_Required work:_ Work out the number of lines that hold "pieces" in the listing, and give that number with no other text.

_Information provided:_
******************************

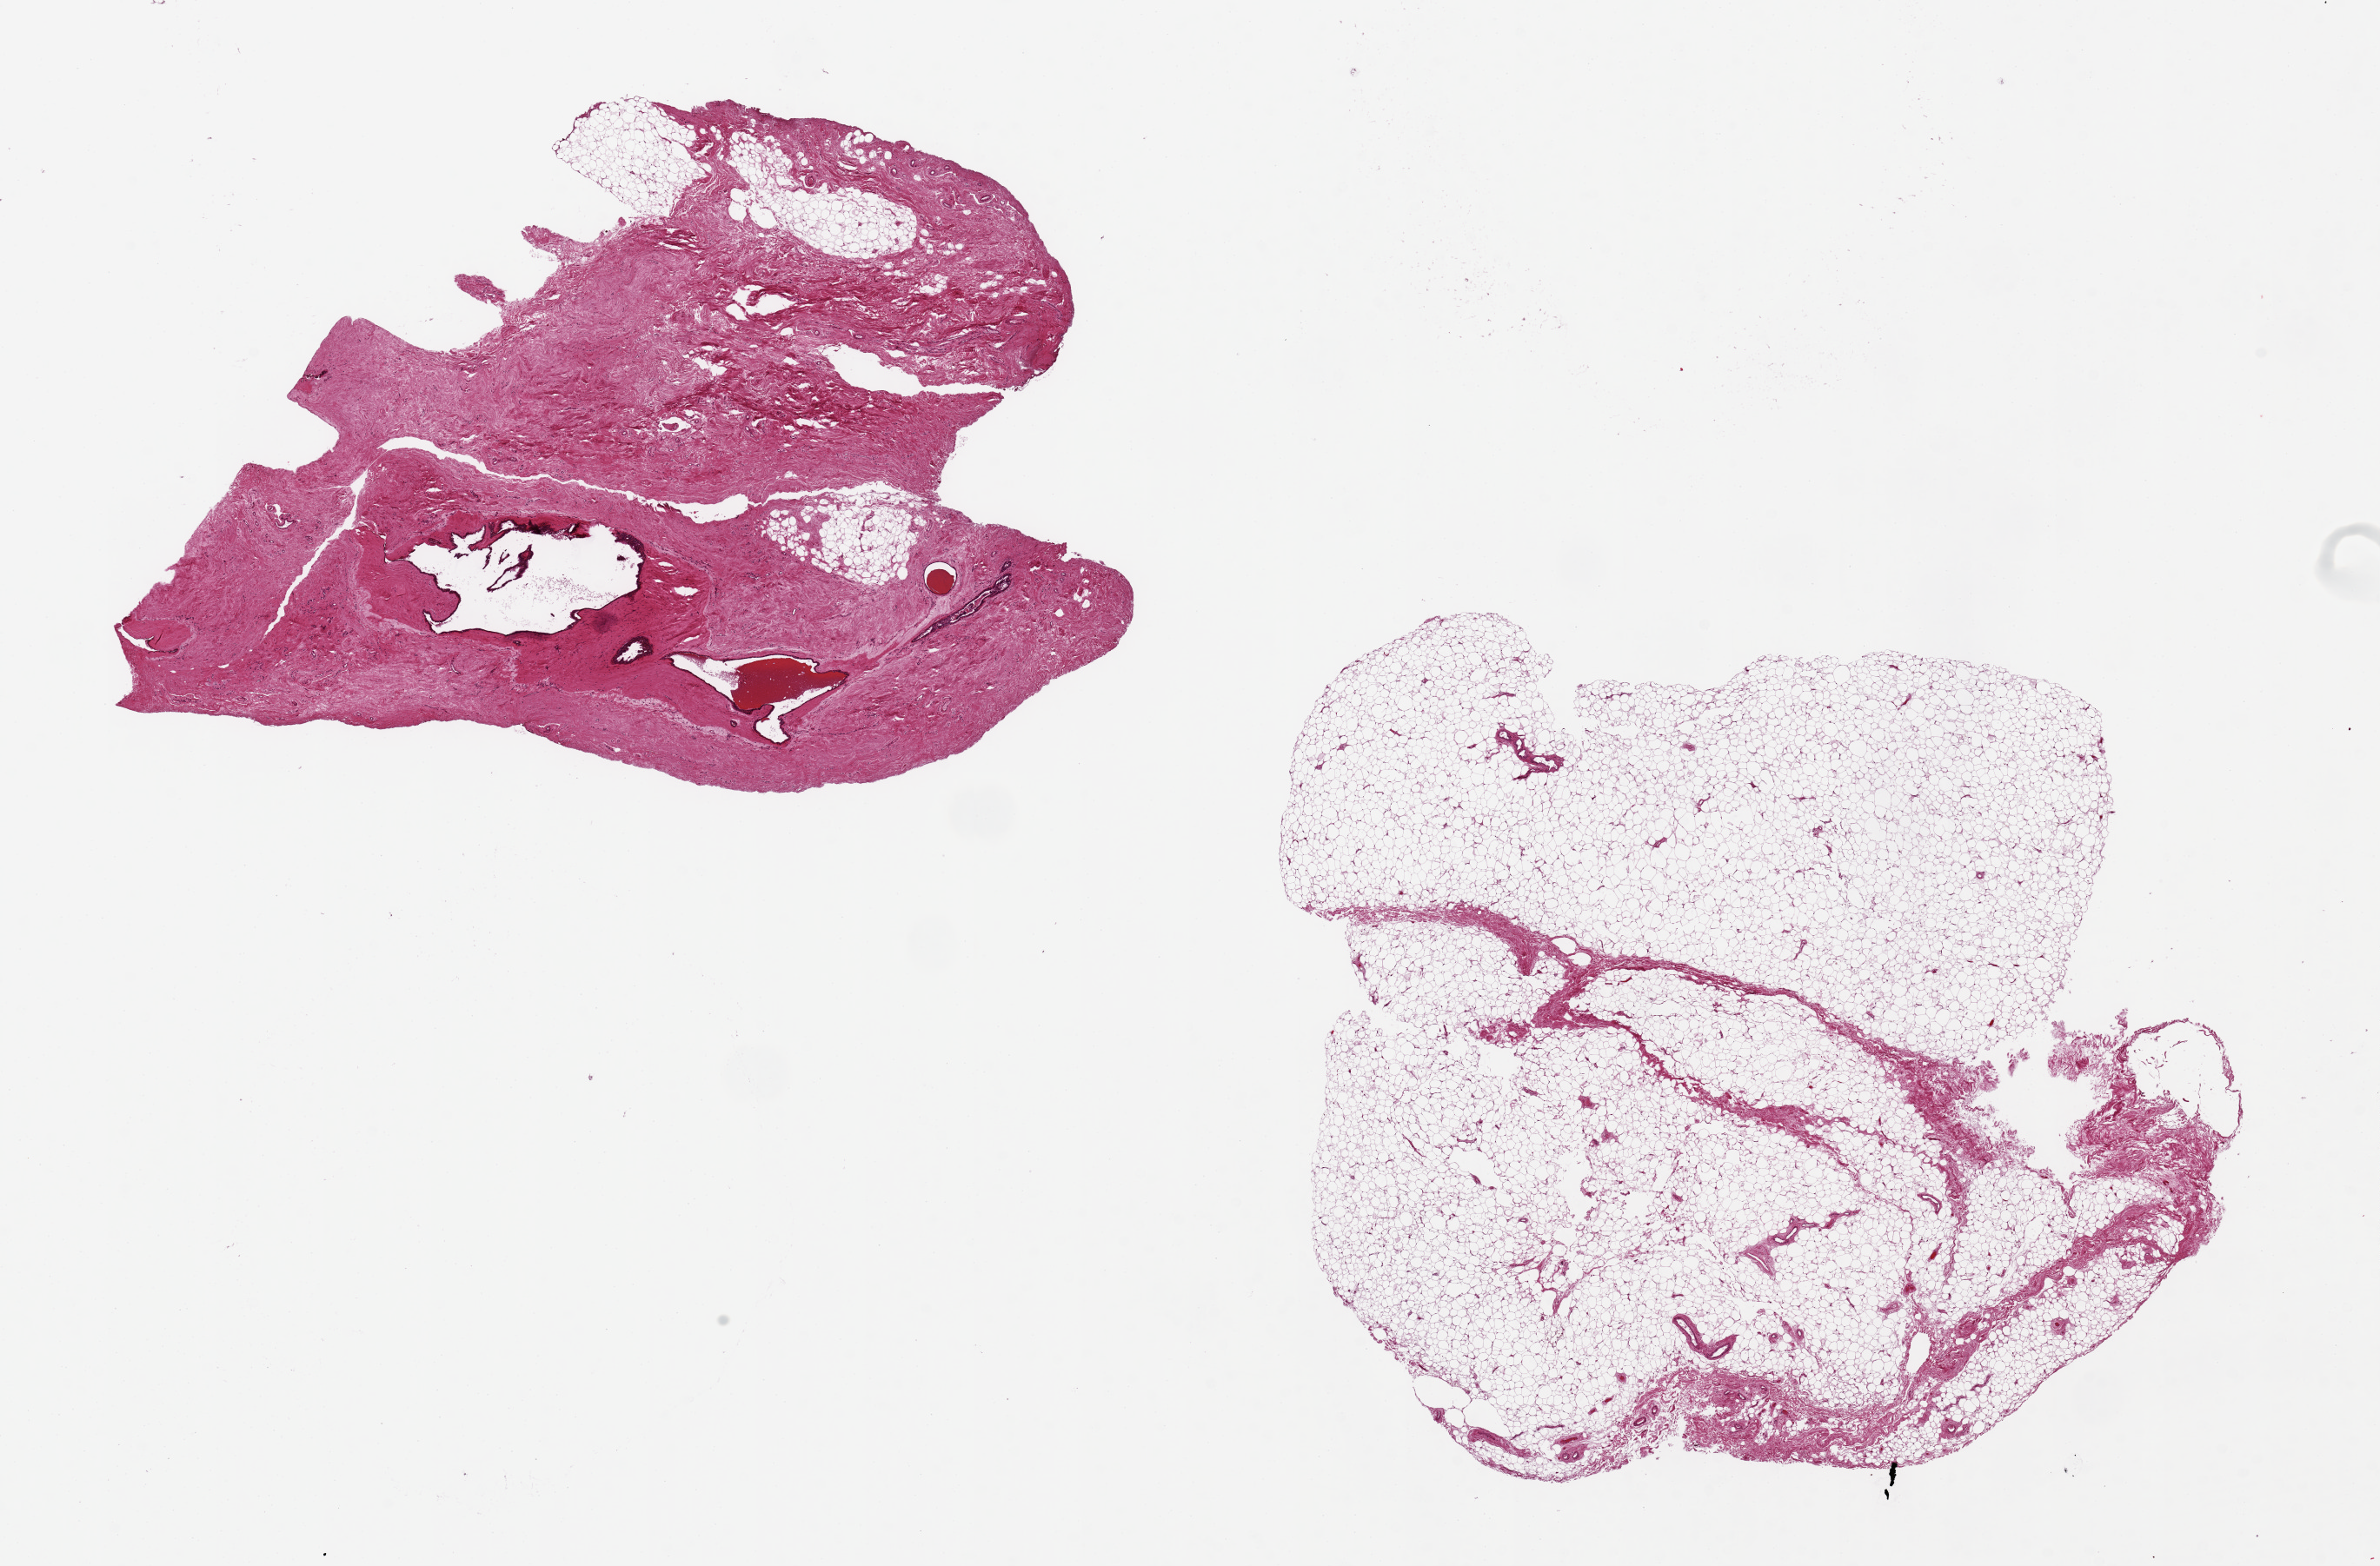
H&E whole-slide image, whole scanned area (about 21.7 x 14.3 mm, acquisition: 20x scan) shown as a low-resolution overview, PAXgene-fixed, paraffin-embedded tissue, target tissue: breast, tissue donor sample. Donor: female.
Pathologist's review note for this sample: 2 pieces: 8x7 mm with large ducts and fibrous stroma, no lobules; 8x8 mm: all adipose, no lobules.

******************************

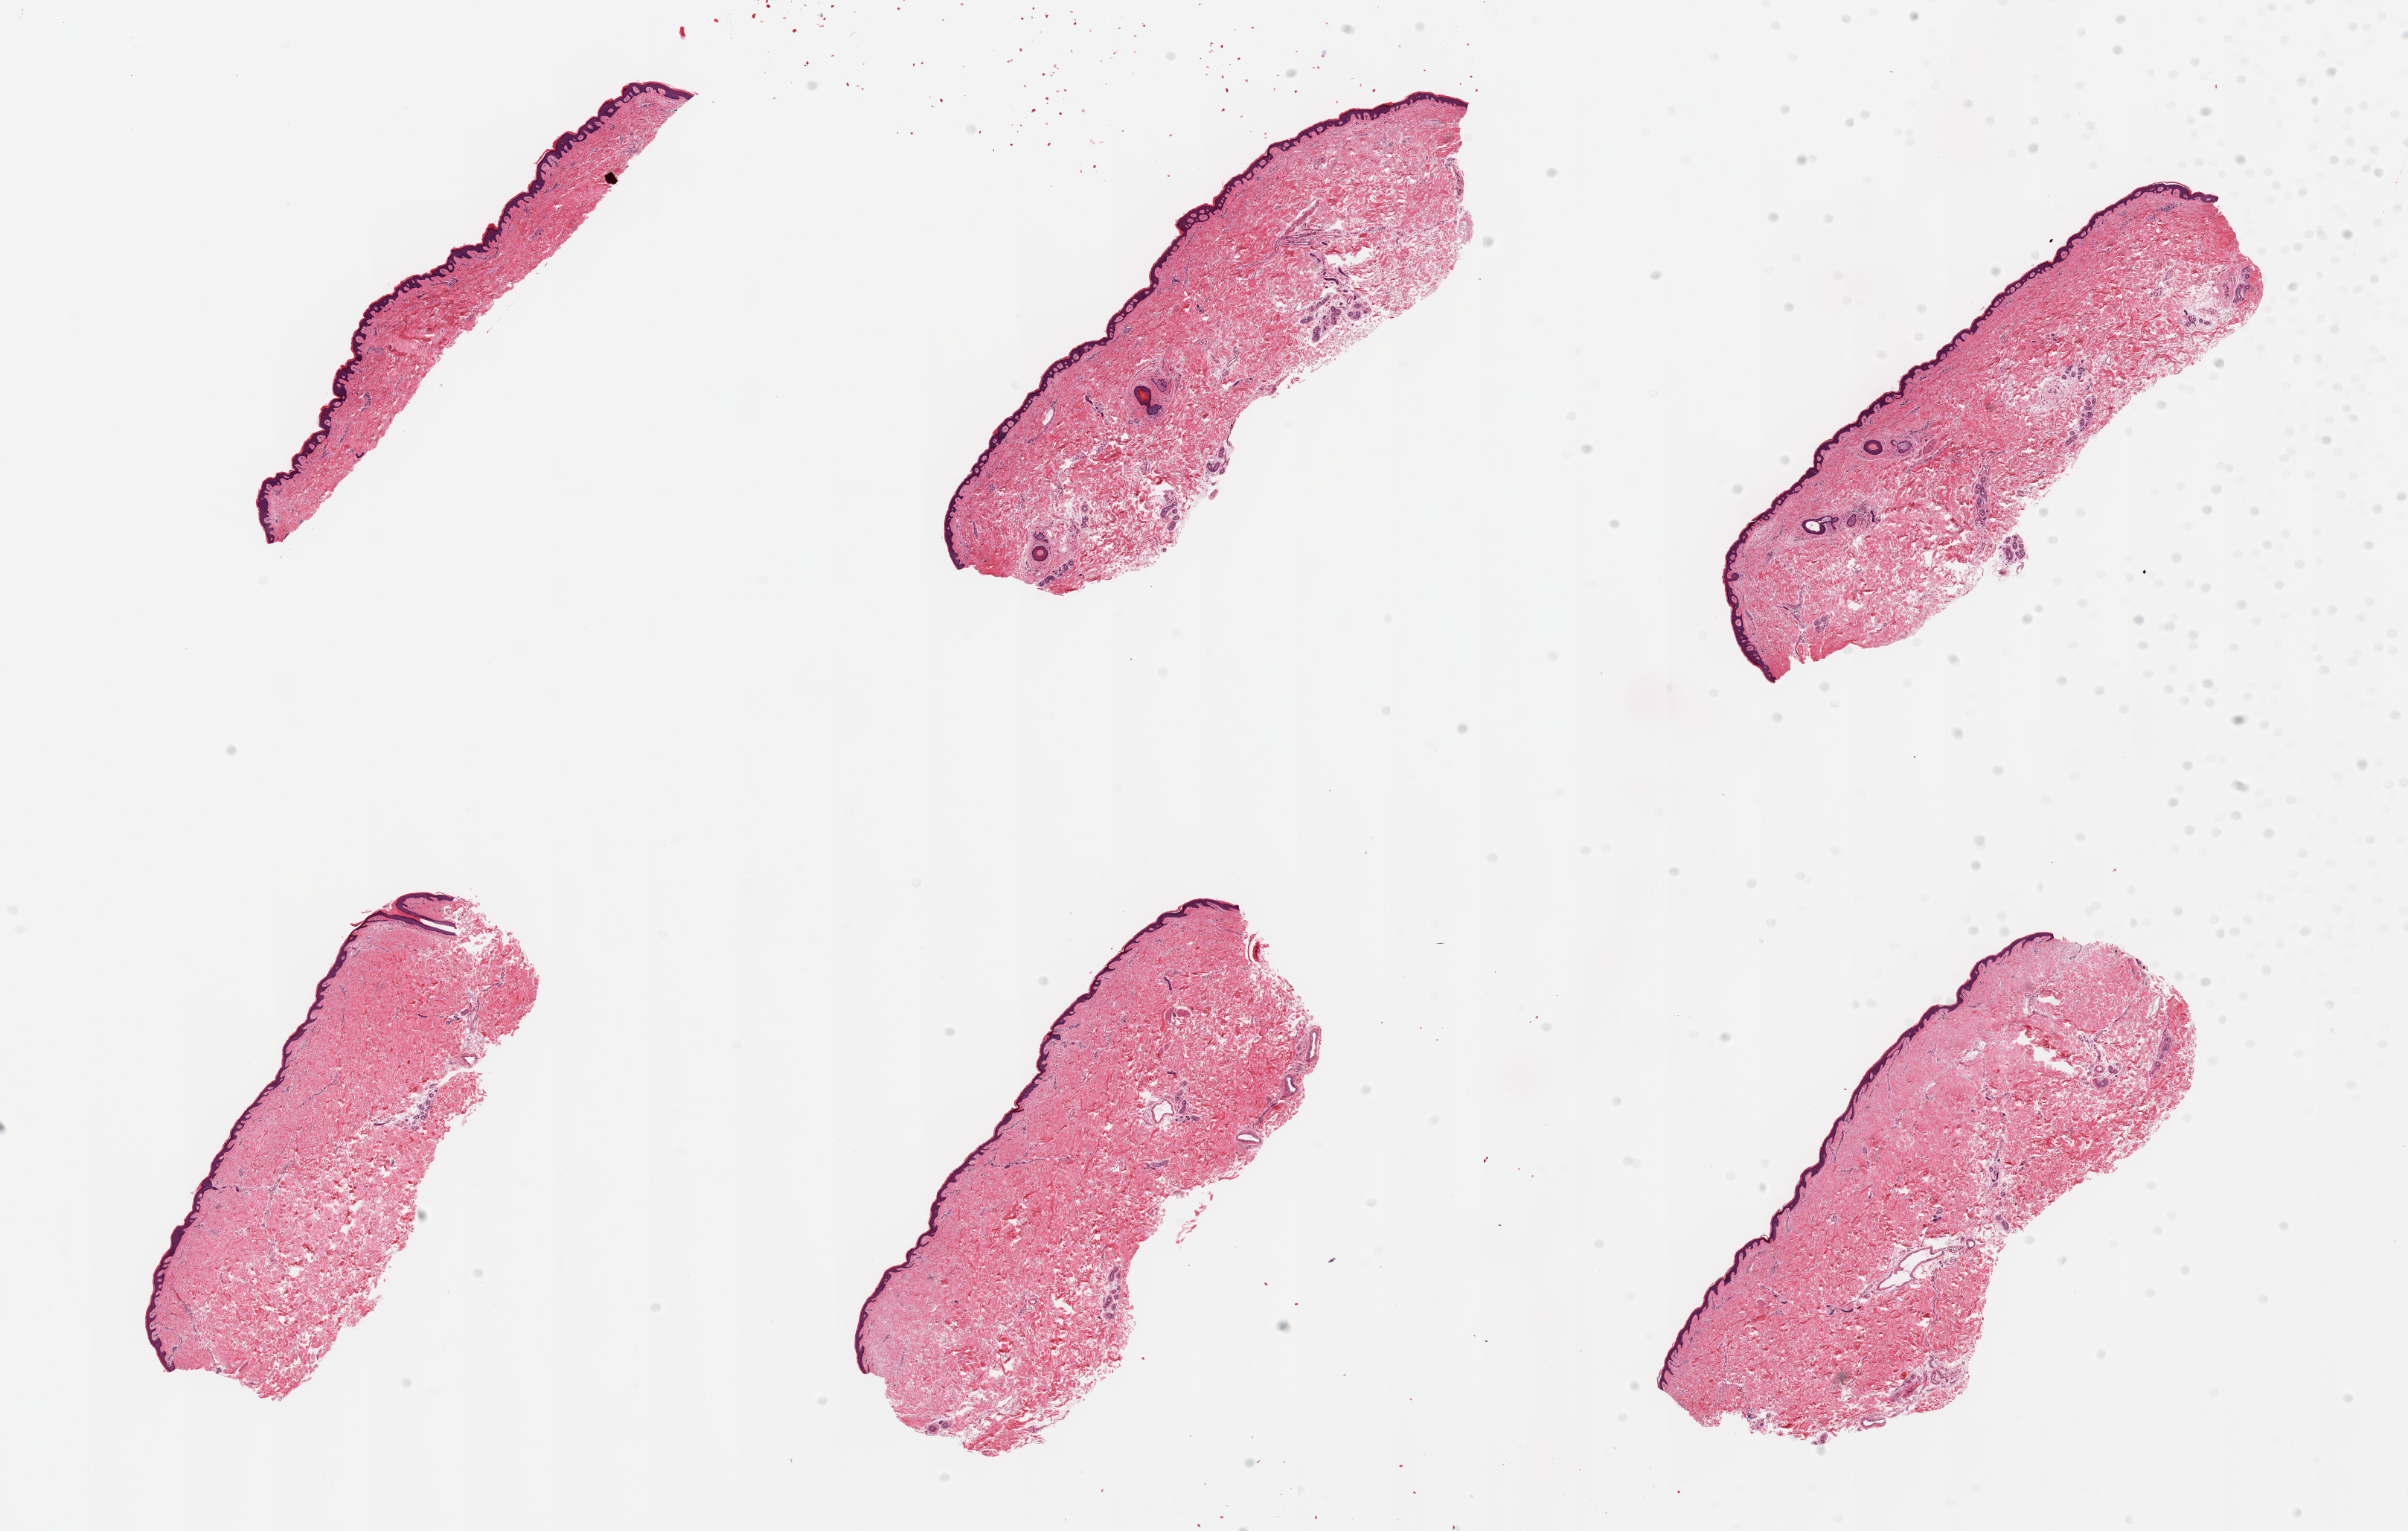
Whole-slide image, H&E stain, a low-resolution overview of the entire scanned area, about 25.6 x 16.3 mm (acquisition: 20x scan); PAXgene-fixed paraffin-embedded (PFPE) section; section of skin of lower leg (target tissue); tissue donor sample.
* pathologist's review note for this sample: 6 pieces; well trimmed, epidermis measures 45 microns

******************************

_The answer:_ 2